Balancing Sharpness and Calibration
• Sharpness alone is not enough; a sharp forecast that is poorly calibrated (overconfident) is misleading. The Brier score and CRPS combine sharpness and calibration effectively.
• The Decomposition of CRPS can isolate sharpness from calibration error, making it a powerful tool for evaluation.
References for Further Reading
1. Gneiting, T., & Katzfuss, M. (2014). “Probabilistic Forecasting.” Annual Review of Statistics and Its Application, 1, 125–151.
• This is a foundational paper on probabilistic forecasting that discusses sharpness and calibration in detail.
2. Gneiting, T., Balabdaoui, F., & Raftery, A. E. (2007). “Probabilistic Forecasts, Calibration and Sharpness.” Journal of the Royal Statistical Society: Series B, 69(2), 243–268.
• This paper formally defines sharpness and discusses proper scoring rules like CRPS.
3. Wilks, D. S. (2019).
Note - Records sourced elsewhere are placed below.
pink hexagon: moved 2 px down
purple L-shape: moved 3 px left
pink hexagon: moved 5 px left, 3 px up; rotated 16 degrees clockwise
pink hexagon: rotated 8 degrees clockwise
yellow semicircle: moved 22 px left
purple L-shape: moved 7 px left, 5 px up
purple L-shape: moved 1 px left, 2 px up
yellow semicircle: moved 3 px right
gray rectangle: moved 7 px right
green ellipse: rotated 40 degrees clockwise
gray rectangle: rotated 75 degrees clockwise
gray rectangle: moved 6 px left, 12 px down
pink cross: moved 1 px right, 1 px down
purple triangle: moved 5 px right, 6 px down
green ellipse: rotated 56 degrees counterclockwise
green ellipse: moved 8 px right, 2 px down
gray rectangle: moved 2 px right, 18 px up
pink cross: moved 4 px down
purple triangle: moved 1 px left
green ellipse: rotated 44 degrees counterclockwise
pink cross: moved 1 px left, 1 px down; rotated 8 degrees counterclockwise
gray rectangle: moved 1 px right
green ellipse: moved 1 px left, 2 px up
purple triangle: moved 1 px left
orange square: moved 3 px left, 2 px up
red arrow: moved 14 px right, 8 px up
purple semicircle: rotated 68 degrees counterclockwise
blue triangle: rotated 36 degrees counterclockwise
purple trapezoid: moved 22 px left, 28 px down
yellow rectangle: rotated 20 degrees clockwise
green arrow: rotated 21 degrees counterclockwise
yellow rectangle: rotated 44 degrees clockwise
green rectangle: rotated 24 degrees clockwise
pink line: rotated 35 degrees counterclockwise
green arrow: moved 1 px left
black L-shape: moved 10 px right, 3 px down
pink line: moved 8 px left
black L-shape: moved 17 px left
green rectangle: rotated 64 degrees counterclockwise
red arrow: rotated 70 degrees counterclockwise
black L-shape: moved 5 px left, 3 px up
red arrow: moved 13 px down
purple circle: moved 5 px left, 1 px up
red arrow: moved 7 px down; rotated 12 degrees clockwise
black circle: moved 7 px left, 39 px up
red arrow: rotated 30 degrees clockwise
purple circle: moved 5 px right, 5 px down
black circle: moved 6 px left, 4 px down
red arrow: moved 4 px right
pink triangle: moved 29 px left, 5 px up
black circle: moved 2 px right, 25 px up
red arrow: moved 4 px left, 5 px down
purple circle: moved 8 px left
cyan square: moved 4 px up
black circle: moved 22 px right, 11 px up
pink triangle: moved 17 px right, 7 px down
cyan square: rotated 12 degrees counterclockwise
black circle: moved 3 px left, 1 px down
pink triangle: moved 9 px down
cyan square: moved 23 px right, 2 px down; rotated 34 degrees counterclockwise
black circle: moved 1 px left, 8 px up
Statistical Methods in the Atmospheric Sciences.
• A comprehensive text that covers forecast evaluation, including sharpness, in the context of meteorology.
In Bayesian decision theory, you are playing a game with (non-adversarial) Nature, and there is normally a unique optimal calibration. If there's an adversary, you need game theory and a Bayes-Nash equilibrium which need not be unique.
But how does a coherent Bayesian know if nature is stochastic or adversarial?
For a Bayesian, the stochasticity of Nature is axiomatic.
For a Bayesian, the stochasticity/disinterestedness of Nature is axiomatic. If the universe has purposes (friendly or adversarial), it must be treated as an other agent, and game theory is applicable.